FK: I’ve read the recent post on Sartwell by W1 and X1, and they’re right of course, especially with respect to the sanctimonious silence from those who usually shout at every opportunity.
But it might also be good to point out that Brian Leiter at least is on the right side by defending Sartwell’s fundamental right to say what he said, and not to be disciplined for it– although Leiter also makes the weird mental illness reference, but then declares that Sartwell strikes him as ‘sane’.
In any case, the students at Dickinson aren’t holding back. This passage in particular is striking:
Sartwell’s case represents the last phase of this cleansing. His buffoonish caricature of anarchism was never a threat to the Dickinson administration. But, like the other pariahed professors, his record of published works and academic papers are impressive. Ultimately, the crux of this witch hunt centers on removing professors with the greatest ability to affect their students. The quality of the research matters, and good professors with alternative political views represent a specific threat to neoliberal academic orthodoxy.
See more here and also here, referred to by Leiter.
Z: Yes. But I also think that the leiter-motif in the Sartwell debate is APP-interesting for various reasons.
This especially includes the fact that it’s highly ironic that Leiter, who for the last two years or so has been feeling the keen sharpness of the other side of the double-edged professional-academic-philosophy sword he always lived by and created his career by, under attack by even bigger hyper-disciplined, coercive moralist professional philosophy assholes than himself, many of them currently residing at The Daily Arse, now places himself, for a change, on the side of the anarchist free-thinking and free-speaking angels, epitomized by Sartwell.
For these are the Frankenstein monsters that Leiter substantially helped to create.
So, even granting that on this point, Leiter is on the right side, I do think that those anti-Leiter attacks by Leiter’s monsters constitute some sort of Socratic anarcho-philosophical poetic justice.
And more generally, I also heartily agree with V’s recent verdict: the real Nietzsche would curse Leiter’s unbearable being.
W1: I should say that I don’t dislike Leiter as much as most who claim to dislike him.

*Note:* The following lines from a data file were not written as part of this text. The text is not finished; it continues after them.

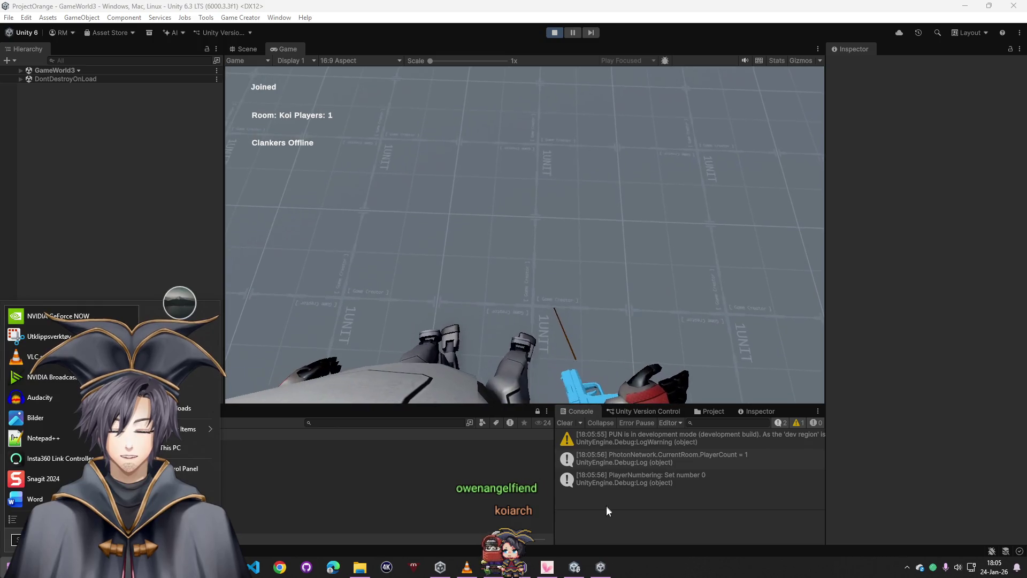
left_click(600, 566)
left_click(737, 294)
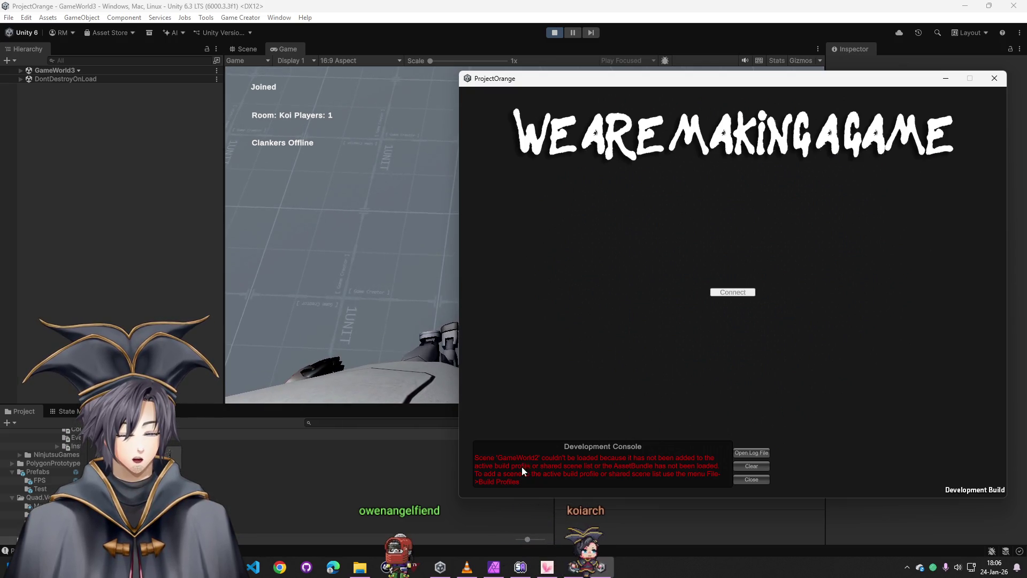
Close the build window, save the scene and stop play mode in the editor
left_click(994, 81)
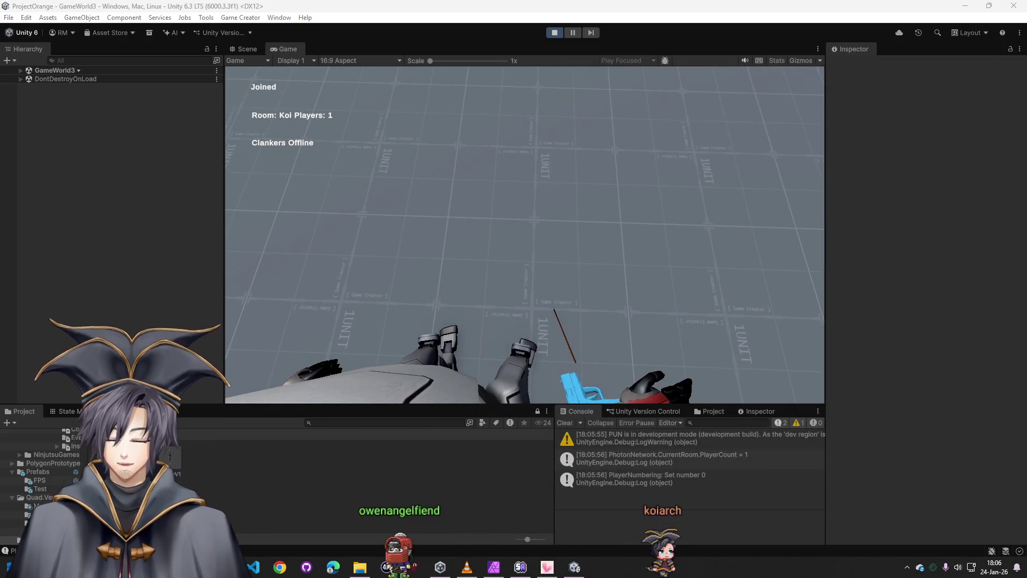
key("ctrl+s")
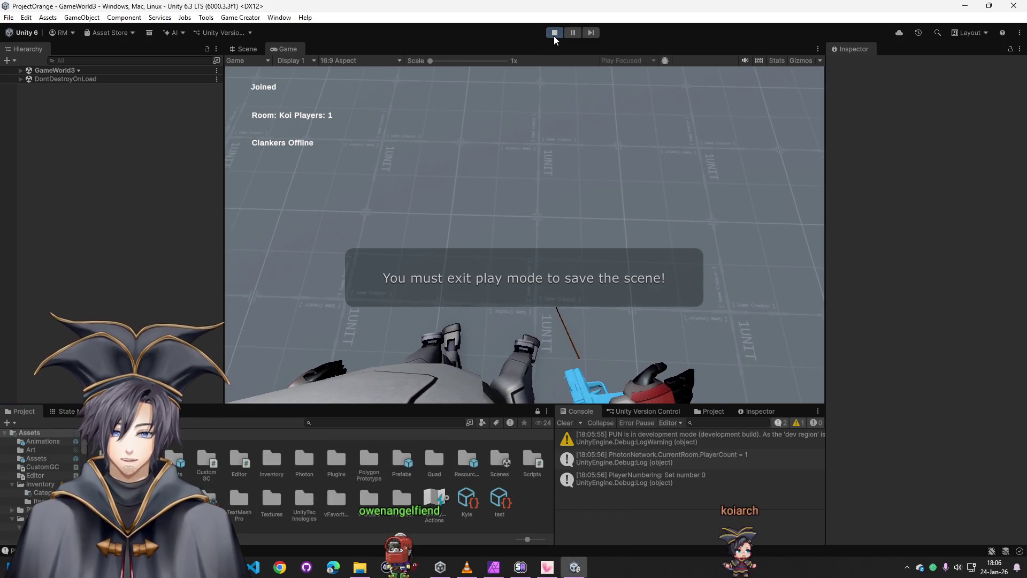
left_click(554, 34)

I think he’s an ass behind the keyboard and that his little experiment 20 years ago—The Philosophy Gourmet Report—snowballed, then he didn’t take adequate personal control of it, or of himself.
So when I see him on the right side of things now, I tend to think it’s for real, and not just him being a self-preserving ninny.
Z: “His little experiment 20 years ago”! That’s an ironic massive understatement, yes?
–Like, “Dr Frankenstein’s little experiment 200 years ago.”
OK, I totally agree that The Philosophy Gourmet Report and the “leiterization” of professional academic philosophy emerged from deeper, wider ideological processes that were already fully in place and relentlessly chugging away in the 1980s.
But let’s face it, Leiter personally super-charged those processes, and for a long time he also personally benefited substantially from them; and it’s also true that professional academic philosophy wouldn’t be nearly as awful as it currently is, without him.
In that sense, Leiter’s got a lot to answer to Socrates and the real Nietzsche for.
FK: I concur with W1 regarding Leiter; I have no real opinion about his Gourmet report, mostly because it’s an American thing and it’s of no real concern to me — I agree though that it is to some extent responsible for the totale Verwaltung of academia in the US (and to a lesser extent the UK) (someone should write a Soziologie des Rackets of professional Anglophone philosophy, and its destructive influence on European philosophy).
Leiter doesn’t suffer fools gladly, which I like — I think, in general, that’s a good character trait for a philosopher (à la Nietzsche), especially in the current puritanical climate, and is not necessarily interchangeable with “professional”; in fact, I think Leiter’s character is quite at odds with the moralism of the weakling-maoists in current professional philosophy; Leiter wouldn’t get a job if he were to apply for one today!
What I find disappointing about Leiter is that he panders to those puritanical weaklings, now and then.
But that’s probably Leiter’s paradox: somehow he needs consistently to sustain the monster that he himself helped create.